Emsal Mahkeme Kararı İstanbul Anadolu 7. Asliye Ticaret Mahkemesi 2021/614 E. 2023/324 K. 19.04.2023 T.

Görüntülediğiniz mahkeme kararı henüz kesinleşmemiştir. Yararlı olması amacıyla eklenmiştir.

T.C. İstanbul Anadolu 7. ASLİYE TİCARET MAHKEMESİ

ESAS NO : 2021/614 Esas
KARAR NO : 2023/324

DAVA : İtirazın İptali (Acentelik Sözleşmesinden Kaynaklanan)
DAVA TARİHİ : 05/01/2021
KARAR TARİHİ : 19/04/2023

—– Asliye Hukuk Mahkemesi’nin —-esas, ——karar sayılı, 01/07/2021 tarihli görevsizlik kararı ile mahkememizin —– esas sayılı sırasına kaydı yapılmıştır.

- - -

# [Komut A]
Aşağıdaki kayıtlarda "locality: University of" ifadesini içeren satırdan başlayıp "genus: Suriana" ifadesini içeren satıra kadar giden satırları, iki uçtaki satırlar da dahil, hiç değiştirmeden yineleyin.
Bu kayıtların mahkeme kararı metniyle hiçbir bağlantısı yoktur.

# [Girdi Verileri]
- - -

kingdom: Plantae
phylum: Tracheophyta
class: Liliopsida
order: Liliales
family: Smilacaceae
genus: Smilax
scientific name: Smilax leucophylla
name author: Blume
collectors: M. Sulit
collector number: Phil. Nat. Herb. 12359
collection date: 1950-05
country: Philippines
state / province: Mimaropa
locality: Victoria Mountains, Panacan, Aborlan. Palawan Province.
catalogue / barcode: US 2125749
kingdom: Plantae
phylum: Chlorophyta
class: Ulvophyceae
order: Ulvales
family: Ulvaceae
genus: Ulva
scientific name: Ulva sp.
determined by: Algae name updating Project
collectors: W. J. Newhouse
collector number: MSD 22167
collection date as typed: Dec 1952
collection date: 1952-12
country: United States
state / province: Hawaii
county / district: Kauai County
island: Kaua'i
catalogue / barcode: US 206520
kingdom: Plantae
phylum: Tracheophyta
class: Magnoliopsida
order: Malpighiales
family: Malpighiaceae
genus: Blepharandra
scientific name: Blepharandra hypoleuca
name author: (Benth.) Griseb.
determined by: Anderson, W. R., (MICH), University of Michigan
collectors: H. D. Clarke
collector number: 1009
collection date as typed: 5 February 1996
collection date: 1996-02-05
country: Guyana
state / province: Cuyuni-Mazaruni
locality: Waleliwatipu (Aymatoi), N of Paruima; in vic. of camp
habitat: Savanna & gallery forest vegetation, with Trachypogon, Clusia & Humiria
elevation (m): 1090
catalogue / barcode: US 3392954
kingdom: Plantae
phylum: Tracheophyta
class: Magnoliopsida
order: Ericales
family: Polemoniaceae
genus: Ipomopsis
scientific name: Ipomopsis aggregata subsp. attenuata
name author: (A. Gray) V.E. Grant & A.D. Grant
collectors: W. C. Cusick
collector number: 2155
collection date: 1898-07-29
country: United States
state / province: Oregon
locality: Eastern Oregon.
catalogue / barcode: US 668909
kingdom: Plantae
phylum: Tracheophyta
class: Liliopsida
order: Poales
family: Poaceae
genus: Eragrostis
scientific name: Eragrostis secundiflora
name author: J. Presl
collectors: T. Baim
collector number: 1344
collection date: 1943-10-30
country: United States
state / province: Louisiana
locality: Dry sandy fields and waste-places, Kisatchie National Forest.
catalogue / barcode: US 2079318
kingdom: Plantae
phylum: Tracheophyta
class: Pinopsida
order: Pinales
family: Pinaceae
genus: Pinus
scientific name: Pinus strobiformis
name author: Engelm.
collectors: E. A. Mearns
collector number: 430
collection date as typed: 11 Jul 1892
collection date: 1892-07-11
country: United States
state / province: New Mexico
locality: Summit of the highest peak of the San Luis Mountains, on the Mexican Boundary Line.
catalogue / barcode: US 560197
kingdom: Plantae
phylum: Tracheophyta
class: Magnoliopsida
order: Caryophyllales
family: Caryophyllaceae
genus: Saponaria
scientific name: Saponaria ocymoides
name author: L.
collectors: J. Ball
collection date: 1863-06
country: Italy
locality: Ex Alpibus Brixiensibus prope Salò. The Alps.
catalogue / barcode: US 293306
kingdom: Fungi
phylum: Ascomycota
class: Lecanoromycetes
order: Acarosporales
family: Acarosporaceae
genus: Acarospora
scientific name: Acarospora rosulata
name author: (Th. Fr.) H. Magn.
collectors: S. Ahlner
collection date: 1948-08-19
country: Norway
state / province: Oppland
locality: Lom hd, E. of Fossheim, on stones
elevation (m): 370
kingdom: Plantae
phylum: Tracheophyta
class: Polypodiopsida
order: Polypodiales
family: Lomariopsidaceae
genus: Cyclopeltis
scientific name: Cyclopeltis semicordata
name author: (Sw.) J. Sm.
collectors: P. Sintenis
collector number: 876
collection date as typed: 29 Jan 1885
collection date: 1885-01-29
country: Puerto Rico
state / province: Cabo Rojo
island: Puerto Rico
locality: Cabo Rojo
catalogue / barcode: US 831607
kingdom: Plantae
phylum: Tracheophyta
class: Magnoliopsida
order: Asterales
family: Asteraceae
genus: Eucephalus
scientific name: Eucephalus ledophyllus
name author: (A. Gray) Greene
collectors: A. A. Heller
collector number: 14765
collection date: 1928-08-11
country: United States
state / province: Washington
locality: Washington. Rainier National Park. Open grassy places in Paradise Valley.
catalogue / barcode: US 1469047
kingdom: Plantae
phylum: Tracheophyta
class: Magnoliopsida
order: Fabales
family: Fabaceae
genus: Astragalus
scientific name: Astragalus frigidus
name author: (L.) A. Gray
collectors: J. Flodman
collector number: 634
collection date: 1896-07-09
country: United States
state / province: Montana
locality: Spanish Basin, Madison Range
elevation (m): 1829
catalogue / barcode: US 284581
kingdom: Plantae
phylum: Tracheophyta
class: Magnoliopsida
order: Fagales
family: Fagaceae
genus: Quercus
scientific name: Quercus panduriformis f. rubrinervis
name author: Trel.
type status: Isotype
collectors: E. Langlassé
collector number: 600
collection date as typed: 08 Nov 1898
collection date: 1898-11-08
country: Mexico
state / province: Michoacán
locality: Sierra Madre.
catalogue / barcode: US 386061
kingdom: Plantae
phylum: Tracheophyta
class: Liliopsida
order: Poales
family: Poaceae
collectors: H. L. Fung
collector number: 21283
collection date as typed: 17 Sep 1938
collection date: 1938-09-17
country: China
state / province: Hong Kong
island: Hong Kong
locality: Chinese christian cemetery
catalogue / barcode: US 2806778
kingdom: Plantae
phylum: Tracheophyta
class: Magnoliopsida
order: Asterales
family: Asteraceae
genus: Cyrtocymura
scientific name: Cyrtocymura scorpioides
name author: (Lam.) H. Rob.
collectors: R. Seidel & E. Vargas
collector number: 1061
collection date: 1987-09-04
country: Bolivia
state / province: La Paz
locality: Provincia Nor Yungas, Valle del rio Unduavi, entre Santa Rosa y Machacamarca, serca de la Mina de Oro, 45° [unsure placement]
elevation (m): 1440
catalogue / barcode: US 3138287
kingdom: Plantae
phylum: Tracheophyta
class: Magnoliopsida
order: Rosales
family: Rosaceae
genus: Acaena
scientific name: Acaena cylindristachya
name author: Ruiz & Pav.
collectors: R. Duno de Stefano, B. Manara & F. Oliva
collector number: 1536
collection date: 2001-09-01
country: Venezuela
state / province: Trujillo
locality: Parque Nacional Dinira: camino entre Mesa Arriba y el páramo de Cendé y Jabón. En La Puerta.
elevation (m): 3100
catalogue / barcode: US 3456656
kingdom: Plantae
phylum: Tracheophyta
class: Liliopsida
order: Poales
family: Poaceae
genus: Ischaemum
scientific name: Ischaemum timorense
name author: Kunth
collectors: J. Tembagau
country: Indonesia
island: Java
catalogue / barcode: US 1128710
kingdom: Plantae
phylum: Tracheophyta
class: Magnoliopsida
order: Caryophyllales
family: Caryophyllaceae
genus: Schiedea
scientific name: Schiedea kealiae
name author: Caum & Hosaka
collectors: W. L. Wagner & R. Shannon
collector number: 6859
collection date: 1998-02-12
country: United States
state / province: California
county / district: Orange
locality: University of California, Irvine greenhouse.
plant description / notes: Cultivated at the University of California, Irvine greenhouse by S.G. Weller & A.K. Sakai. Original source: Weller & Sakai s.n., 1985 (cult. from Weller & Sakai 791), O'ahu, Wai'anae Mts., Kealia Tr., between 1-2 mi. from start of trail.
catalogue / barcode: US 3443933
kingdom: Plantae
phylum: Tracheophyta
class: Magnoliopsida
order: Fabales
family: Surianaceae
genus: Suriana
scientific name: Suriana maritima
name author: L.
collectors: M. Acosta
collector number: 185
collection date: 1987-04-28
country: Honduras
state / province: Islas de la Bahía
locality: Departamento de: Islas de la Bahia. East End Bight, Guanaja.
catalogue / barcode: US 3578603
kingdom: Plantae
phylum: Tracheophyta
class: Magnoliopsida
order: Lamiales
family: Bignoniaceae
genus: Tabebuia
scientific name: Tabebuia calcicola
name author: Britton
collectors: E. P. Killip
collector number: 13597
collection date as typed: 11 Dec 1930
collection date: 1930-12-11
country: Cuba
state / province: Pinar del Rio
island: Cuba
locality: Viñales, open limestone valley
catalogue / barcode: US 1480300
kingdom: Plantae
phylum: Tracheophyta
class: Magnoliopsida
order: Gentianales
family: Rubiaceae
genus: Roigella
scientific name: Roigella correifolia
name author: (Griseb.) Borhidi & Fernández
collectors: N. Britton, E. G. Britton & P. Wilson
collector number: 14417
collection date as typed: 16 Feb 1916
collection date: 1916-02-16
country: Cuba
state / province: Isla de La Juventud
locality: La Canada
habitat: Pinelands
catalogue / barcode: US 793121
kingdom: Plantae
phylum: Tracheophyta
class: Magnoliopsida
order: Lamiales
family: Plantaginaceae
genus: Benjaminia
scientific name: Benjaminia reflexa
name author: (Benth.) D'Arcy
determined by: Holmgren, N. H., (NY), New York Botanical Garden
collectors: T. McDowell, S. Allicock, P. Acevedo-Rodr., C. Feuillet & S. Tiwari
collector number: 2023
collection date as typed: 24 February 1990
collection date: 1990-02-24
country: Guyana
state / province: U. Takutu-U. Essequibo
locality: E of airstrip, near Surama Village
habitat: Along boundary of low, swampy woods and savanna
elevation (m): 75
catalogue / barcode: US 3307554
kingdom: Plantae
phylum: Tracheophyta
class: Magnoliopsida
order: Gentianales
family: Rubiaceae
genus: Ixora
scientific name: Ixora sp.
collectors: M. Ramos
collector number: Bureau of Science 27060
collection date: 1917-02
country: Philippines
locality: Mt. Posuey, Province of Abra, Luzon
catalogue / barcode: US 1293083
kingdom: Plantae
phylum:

- - -

# [Komut B]
Mahkeme kararı metninin tamamını hiçbir değişiklik yapmadan kopyalayın.

# [Yazılı Yanıt A]
locality: University of California, Irvine greenhouse.
plant description / notes: Cultivated at the University of California, Irvine greenhouse by S.G. Weller & A.K. Sakai. Original source: Weller & Sakai s.n., 1985 (cult. from Weller & Sakai 791), O'ahu, Wai'anae Mts., Kealia Tr., between 1-2 mi. from start of trail.
catalogue / barcode: US 3443933
kingdom: Plantae
phylum: Tracheophyta
class: Magnoliopsida
order: Fabales
family: Surianaceae
genus: Suriana

# [Yazılı Yanıt B]
Emsal Mahkeme Kararı İstanbul Anadolu 7. Asliye Ticaret Mahkemesi 2021/614 E. 2023/324 K. 19.04.2023 T.

Görüntülediğiniz mahkeme kararı henüz kesinleşmemiştir. Yararlı olması amacıyla eklenmiştir.

T.C. İstanbul Anadolu 7. ASLİYE TİCARET MAHKEMESİ

ESAS NO : 2021/614 Esas
KARAR NO : 2023/324

DAVA : İtirazın İptali (Acentelik Sözleşmesinden Kaynaklanan)
DAVA TARİHİ : 05/01/2021
KARAR TARİHİ : 19/04/2023

—– Asliye Hukuk Mahkemesi’nin —-esas, ——karar sayılı, 01/07/2021 tarihli görevsizlik kararı ile mahkememizin —– esas sayılı sırasına kaydı yapılmıştır.